-- About this task --
Copy each of the lines below word for word, with the same spelling and punctuation. Leave out the pictures and keep everything else.

-- Data records --
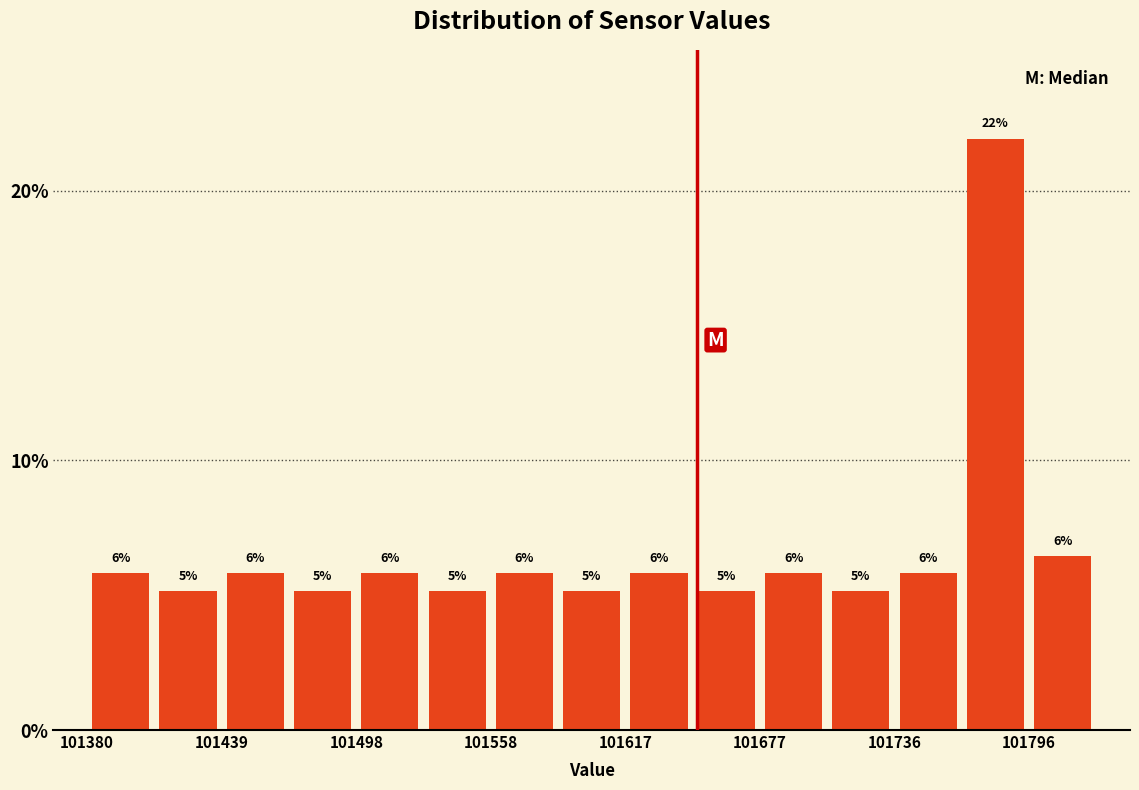

Around what value on the x-axis is the tallest bar? Give the approximate position of its centre, as read against the axis.

101780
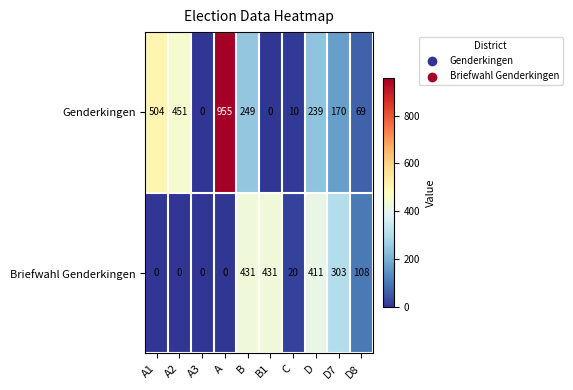

List the series in order of their peak value, lowest first.

Briefwahl Genderkingen, Genderkingen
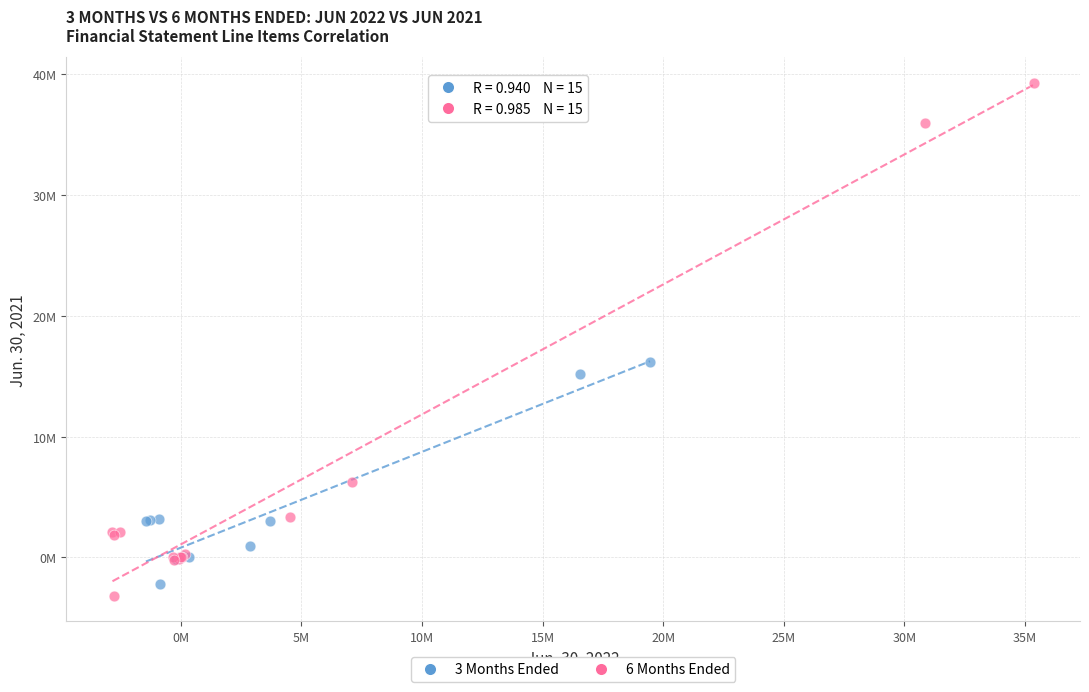

Which series has the widest spread of Y values?

6 Months Ended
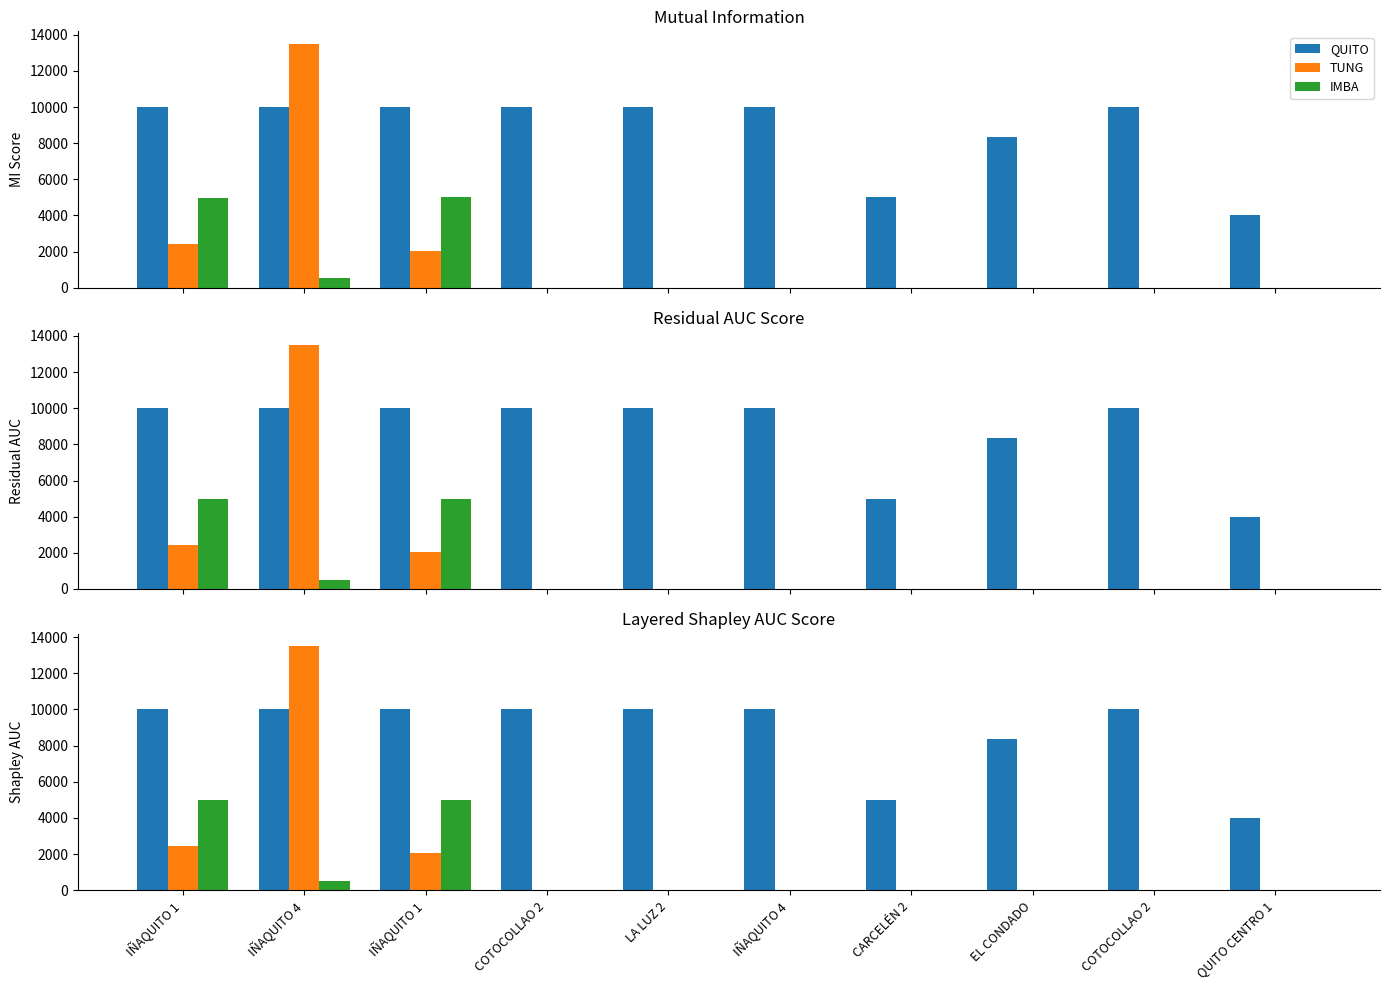

How many positive values does the IMBA series have?

3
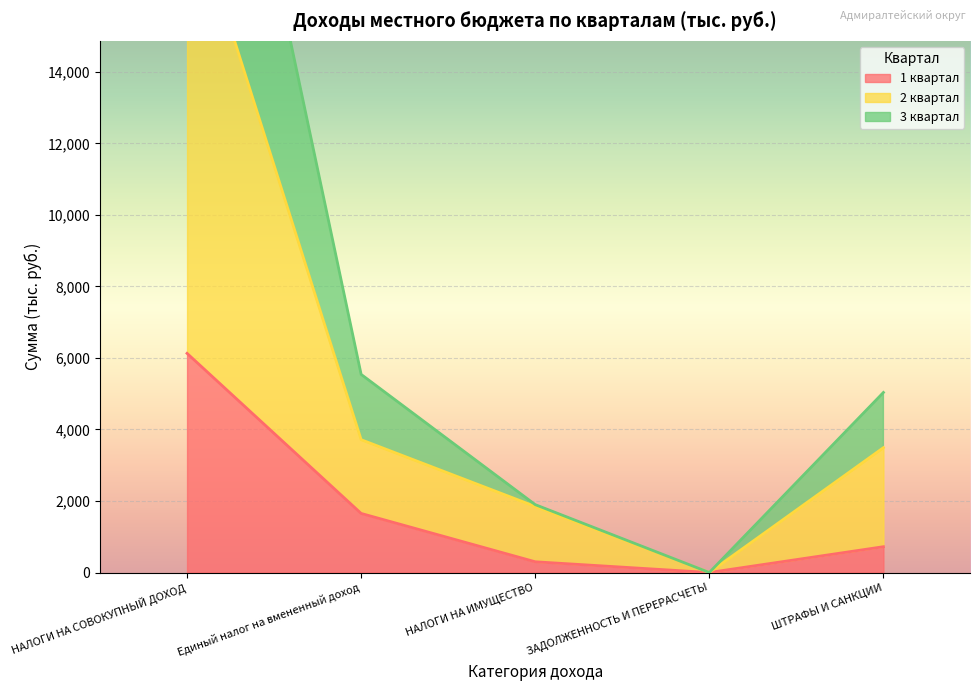

Which series changed the most between Единый налог на вмененный доход and НАЛОГИ НА ИМУЩЕСТВО?

3 квартал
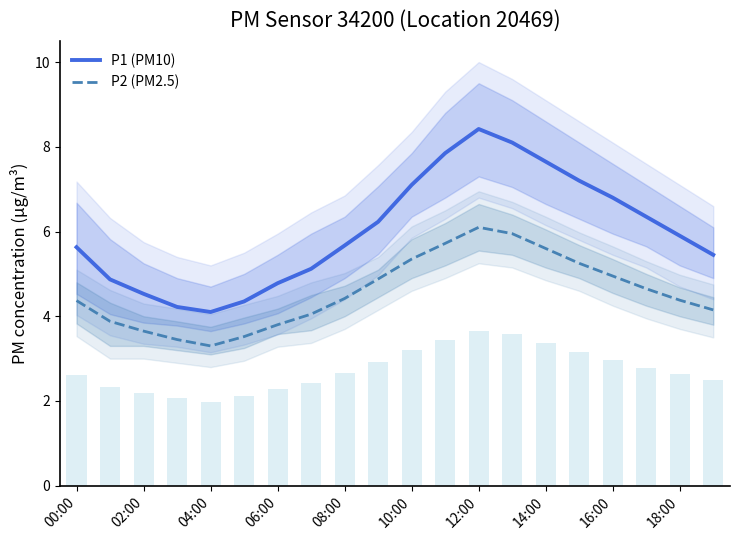

Which series has the widest spread of values?

P1 (PM10)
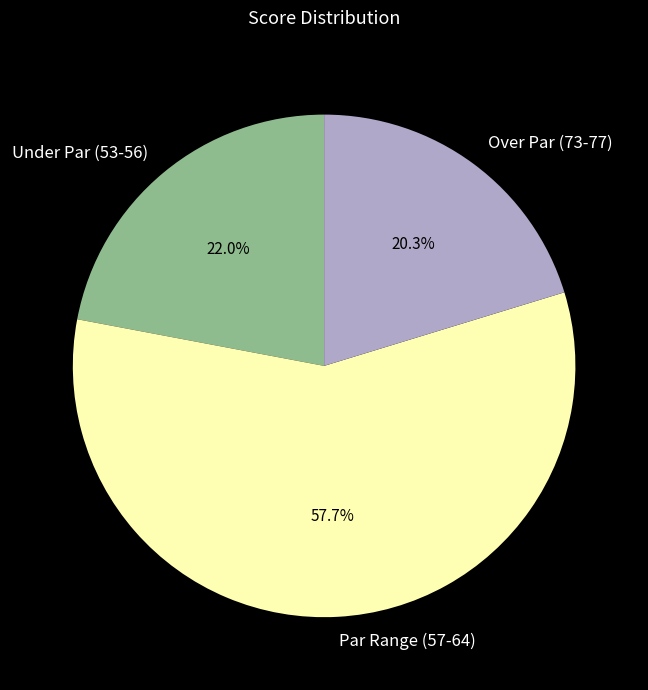

Approximately how many times larger is the value at Over Par (73-77) compared to Par Range (57-64)?

0.4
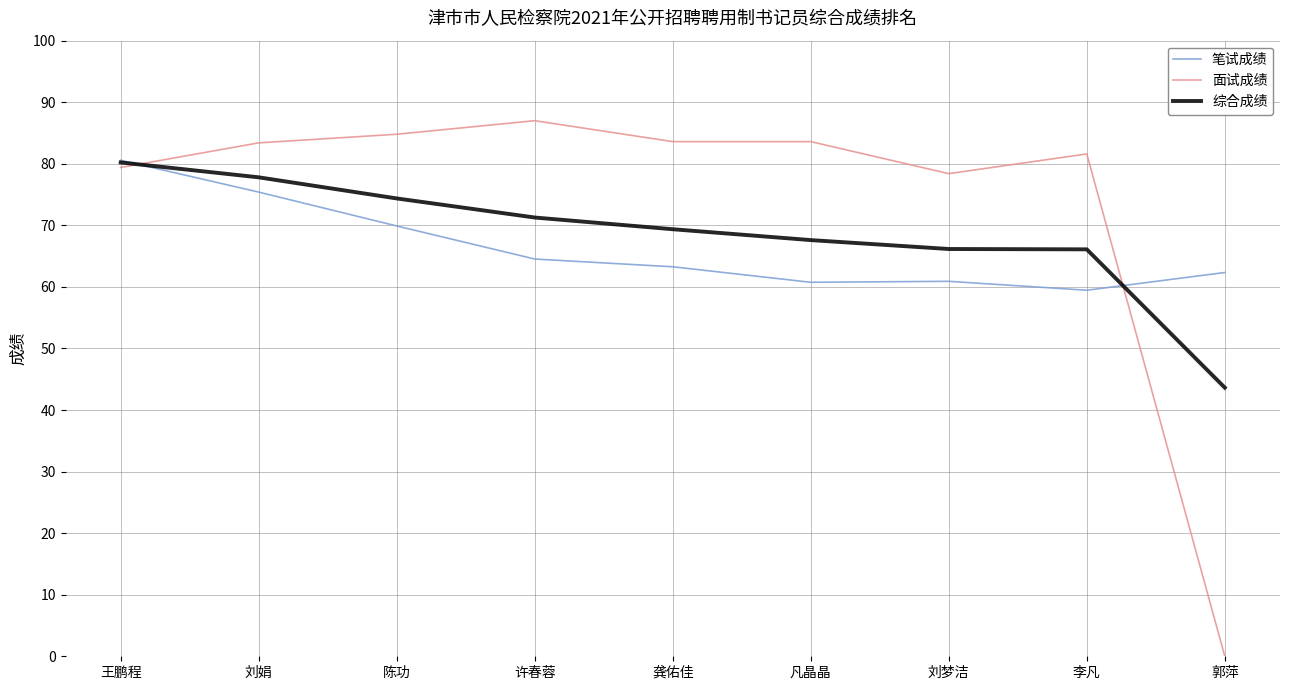

At which label does 面试成绩 reach its minimum?

郭萍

-- Exercise response --
Around what value on the x-axis is the tallest bar? Give the approximate position of its centre, as read against the axis.

101780

List the series in order of their peak value, lowest first.

Briefwahl Genderkingen, Genderkingen

Which series has the widest spread of Y values?

6 Months Ended

How many positive values does the IMBA series have?

3

Which series changed the most between Единый налог на вмененный доход and НАЛОГИ НА ИМУЩЕСТВО?

3 квартал

Which series has the widest spread of values?

P1 (PM10)

Approximately how many times larger is the value at Over Par (73-77) compared to Par Range (57-64)?

0.4

At which label does 面试成绩 reach its minimum?

郭萍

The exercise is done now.